**** DATA SHOWN

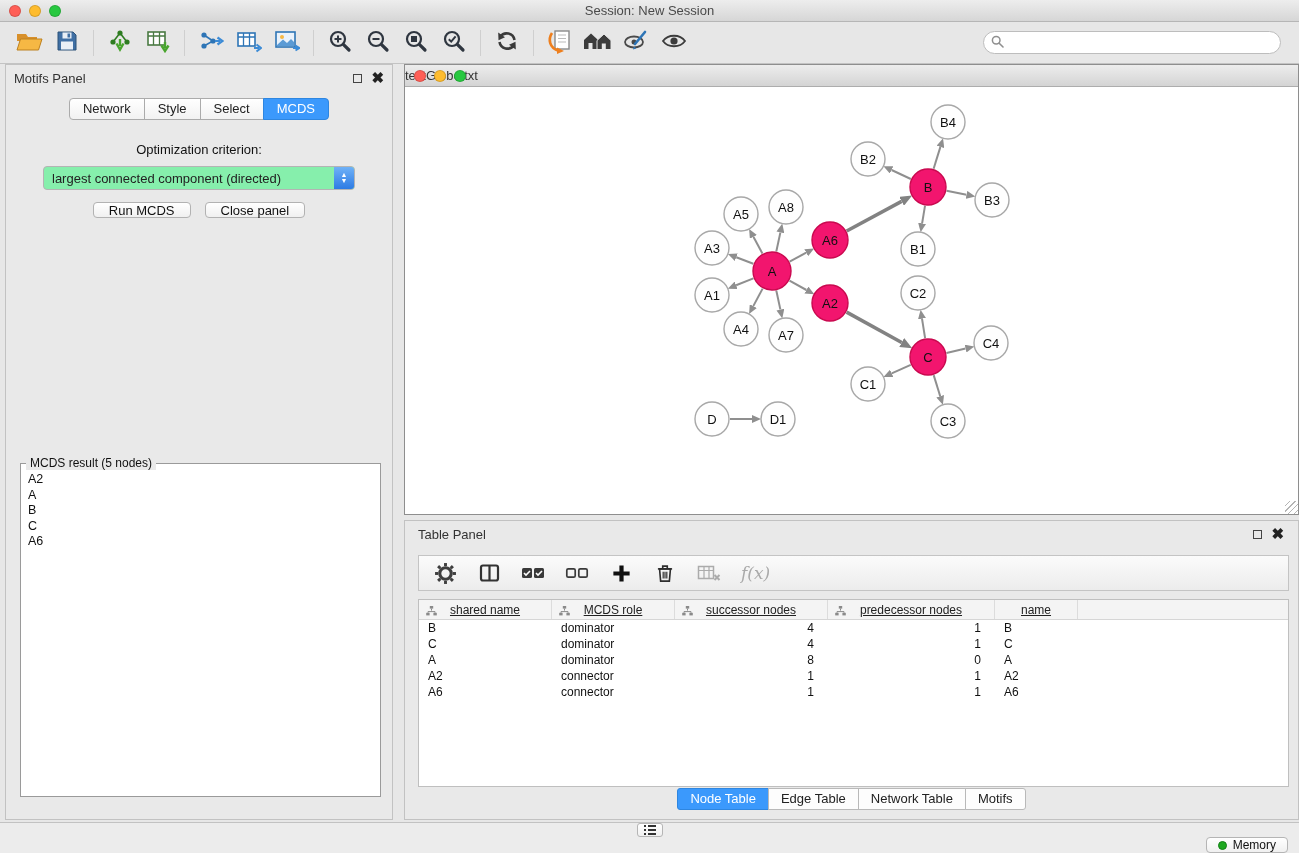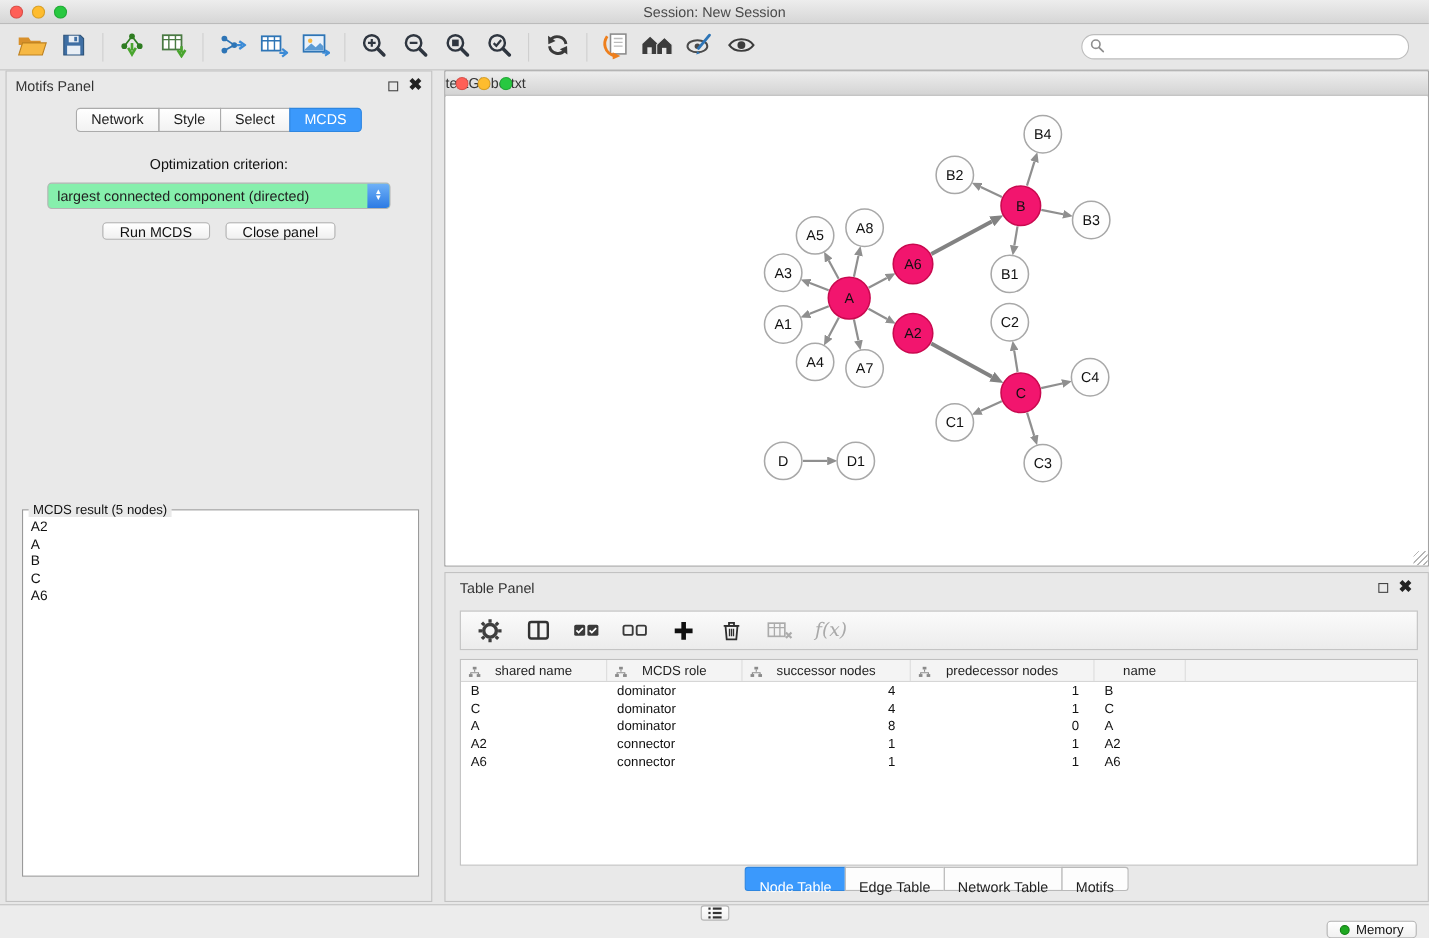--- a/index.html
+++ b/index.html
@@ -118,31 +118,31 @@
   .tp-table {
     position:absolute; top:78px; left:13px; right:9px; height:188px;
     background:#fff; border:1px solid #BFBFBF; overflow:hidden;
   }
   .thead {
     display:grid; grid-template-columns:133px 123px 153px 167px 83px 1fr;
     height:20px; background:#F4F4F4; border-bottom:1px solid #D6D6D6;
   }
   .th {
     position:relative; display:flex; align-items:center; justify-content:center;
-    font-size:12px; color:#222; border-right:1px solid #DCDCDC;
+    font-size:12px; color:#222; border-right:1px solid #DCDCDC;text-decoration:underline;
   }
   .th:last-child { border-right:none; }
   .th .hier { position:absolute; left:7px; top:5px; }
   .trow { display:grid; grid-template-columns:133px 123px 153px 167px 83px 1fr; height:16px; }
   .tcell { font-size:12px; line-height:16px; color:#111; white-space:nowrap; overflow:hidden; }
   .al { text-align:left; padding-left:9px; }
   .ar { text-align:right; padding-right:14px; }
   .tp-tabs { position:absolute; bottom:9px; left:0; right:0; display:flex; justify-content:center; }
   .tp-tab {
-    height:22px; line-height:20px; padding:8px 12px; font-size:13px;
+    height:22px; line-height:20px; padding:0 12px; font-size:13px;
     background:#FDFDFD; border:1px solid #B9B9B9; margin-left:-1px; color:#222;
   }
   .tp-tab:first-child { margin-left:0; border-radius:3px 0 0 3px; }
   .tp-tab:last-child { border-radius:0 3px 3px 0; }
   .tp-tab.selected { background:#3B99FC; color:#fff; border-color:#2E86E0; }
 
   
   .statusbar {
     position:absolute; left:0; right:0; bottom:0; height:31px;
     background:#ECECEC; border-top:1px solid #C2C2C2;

********

- **BRIEF**
Filtering the entries above by the word "flex", copy each line that matches.

- **OUTPUT FOR THIS EXERCISE**
     position:relative; display:flex; align-items:center; justify-content:center;
   .tp-tabs { position:absolute; bottom:9px; left:0; right:0; display:flex; justify-content:center; }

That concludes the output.